## Work instruction
Convert the rows from the first one through the line containing "cuidado capilar, sino que también reafirma el" into a JSON list of strings, one string per line, skipping any blank lines.

## Record extracts
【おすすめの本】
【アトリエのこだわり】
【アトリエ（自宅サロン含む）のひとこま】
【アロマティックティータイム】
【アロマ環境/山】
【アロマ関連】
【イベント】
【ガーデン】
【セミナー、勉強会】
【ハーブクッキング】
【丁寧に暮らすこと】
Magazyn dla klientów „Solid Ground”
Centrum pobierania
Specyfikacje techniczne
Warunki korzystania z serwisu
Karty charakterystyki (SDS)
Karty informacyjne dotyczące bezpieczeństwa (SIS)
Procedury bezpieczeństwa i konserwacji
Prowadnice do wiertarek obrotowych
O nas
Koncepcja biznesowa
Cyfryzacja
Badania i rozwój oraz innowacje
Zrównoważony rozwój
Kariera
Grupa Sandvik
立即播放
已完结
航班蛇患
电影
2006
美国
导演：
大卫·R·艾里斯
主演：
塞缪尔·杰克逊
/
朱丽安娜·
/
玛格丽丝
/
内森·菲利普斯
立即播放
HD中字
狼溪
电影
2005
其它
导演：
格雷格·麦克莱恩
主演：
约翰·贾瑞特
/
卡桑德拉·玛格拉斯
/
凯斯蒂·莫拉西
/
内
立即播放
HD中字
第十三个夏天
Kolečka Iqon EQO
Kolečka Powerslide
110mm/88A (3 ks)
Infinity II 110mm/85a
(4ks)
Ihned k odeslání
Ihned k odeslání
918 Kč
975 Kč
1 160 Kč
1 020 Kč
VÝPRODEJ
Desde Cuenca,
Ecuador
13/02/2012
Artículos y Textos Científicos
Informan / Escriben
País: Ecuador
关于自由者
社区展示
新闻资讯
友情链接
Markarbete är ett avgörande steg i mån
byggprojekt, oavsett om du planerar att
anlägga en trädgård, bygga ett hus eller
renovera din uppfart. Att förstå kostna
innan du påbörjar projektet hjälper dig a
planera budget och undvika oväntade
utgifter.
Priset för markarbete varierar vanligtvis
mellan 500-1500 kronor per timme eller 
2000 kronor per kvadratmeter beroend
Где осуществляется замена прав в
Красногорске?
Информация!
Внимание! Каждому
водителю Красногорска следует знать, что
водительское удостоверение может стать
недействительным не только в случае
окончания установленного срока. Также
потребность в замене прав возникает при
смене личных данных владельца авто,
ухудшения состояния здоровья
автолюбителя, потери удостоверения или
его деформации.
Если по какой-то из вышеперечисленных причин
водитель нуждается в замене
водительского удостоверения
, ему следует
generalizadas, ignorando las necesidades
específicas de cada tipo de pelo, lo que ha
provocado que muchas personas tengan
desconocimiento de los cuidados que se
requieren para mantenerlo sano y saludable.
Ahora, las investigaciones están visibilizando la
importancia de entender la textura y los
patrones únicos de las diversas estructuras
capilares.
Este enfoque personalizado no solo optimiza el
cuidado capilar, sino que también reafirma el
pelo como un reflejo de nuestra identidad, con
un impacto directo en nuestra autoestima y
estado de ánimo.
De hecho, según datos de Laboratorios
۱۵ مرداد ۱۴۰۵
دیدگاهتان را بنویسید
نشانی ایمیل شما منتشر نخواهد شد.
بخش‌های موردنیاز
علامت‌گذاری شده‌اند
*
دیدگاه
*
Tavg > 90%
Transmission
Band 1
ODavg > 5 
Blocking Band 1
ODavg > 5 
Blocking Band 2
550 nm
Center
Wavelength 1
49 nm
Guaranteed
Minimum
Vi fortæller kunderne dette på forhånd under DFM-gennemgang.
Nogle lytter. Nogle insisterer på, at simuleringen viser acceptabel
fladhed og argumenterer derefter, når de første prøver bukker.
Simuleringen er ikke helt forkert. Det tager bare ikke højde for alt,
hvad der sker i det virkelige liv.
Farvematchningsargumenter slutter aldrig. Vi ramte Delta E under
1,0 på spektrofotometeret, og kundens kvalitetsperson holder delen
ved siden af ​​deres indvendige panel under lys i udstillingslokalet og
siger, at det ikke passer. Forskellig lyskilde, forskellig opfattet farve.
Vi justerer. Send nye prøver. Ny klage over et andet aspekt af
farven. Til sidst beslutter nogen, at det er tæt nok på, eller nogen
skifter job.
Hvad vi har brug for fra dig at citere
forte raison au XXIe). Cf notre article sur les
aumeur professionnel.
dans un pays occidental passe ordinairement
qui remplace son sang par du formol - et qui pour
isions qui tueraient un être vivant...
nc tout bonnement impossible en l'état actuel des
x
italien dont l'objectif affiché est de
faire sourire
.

## Response
[
  "【おすすめの本】",
  "【アトリエのこだわり】",
  "【アトリエ（自宅サロン含む）のひとこま】",
  "【アロマティックティータイム】",
  "【アロマ環境/山】",
  "【アロマ関連】",
  "【イベント】",
  "【ガーデン】",
  "【セミナー、勉強会】",
  "【ハーブクッキング】",
  "【丁寧に暮らすこと】",
  "Magazyn dla klientów „Solid Ground”",
  "Centrum pobierania",
  "Specyfikacje techniczne",
  "Warunki korzystania z serwisu",
  "Karty charakterystyki (SDS)",
  "Karty informacyjne dotyczące bezpieczeństwa (SIS)",
  "Procedury bezpieczeństwa i konserwacji",
  "Prowadnice do wiertarek obrotowych",
  "O nas",
  "Koncepcja biznesowa",
  "Cyfryzacja",
  "Badania i rozwój oraz innowacje",
  "Zrównoważony rozwój",
  "Kariera",
  "Grupa Sandvik",
  "立即播放",
  "已完结",
  "航班蛇患",
  "电影",
  "2006",
  "美国",
  "导演：",
  "大卫·R·艾里斯",
  "主演：",
  "塞缪尔·杰克逊",
  "/",
  "朱丽安娜·",
  "/",
  "玛格丽丝",
  "/",
  "内森·菲利普斯",
  "立即播放",
  "HD中字",
  "狼溪",
  "电影",
  "2005",
  "其它",
  "导演：",
  "格雷格·麦克莱恩",
  "主演：",
  "约翰·贾瑞特",
  "/",
  "卡桑德拉·玛格拉斯",
  "/",
  "凯斯蒂·莫拉西",
  "/",
  "内",
  "立即播放",
  "HD中字",
  "第十三个夏天",
  "Kolečka Iqon EQO",
  "Kolečka Powerslide",
  "110mm/88A (3 ks)",
  "Infinity II 110mm/85a",
  "(4ks)",
  "Ihned k odeslání",
  "Ihned k odeslání",
  "918 Kč",
  "975 Kč",
  "1 160 Kč",
  "1 020 Kč",
  "VÝPRODEJ",
  "Desde Cuenca,",
  "Ecuador",
  "13/02/2012",
  "Artículos y Textos Científicos",
  "Informan / Escriben",
  "País: Ecuador",
  "关于自由者",
  "社区展示",
  "新闻资讯",
  "友情链接",
  "Markarbete är ett avgörande steg i mån",
  "byggprojekt, oavsett om du planerar att",
  "anlägga en trädgård, bygga ett hus eller",
  "renovera din uppfart. Att förstå kostna",
  "innan du påbörjar projektet hjälper dig a",
  "planera budget och undvika oväntade",
  "utgifter.",
  "Priset för markarbete varierar vanligtvis",
  "mellan 500-1500 kronor per timme eller ",
  "2000 kronor per kvadratmeter beroend",
  "Где осуществляется замена прав в",
  "Красногорске?",
  "Информация!",
  "Внимание! Каждому",
  "водителю Красногорска следует знать, что",
  "водительское удостоверение может стать",
  "недействительным не только в случае",
  "окончания установленного срока. Также",
  "потребность в замене прав возникает при",
  "смене личных данных владельца авто,",
  "ухудшения состояния здоровья",
  "автолюбителя, потери удостоверения или",
  "его деформации.",
  "Если по какой-то из вышеперечисленных причин",
  "водитель нуждается в замене",
  "водительского удостоверения",
  ", ему следует",
  "generalizadas, ignorando las necesidades",
  "específicas de cada tipo de pelo, lo que ha",
  "provocado que muchas personas tengan",
  "desconocimiento de los cuidados que se",
  "requieren para mantenerlo sano y saludable.",
  "Ahora, las investigaciones están visibilizando la",
  "importancia de entender la textura y los",
  "patrones únicos de las diversas estructuras",
  "capilares.",
  "Este enfoque personalizado no solo optimiza el",
  "cuidado capilar, sino que también reafirma el"
]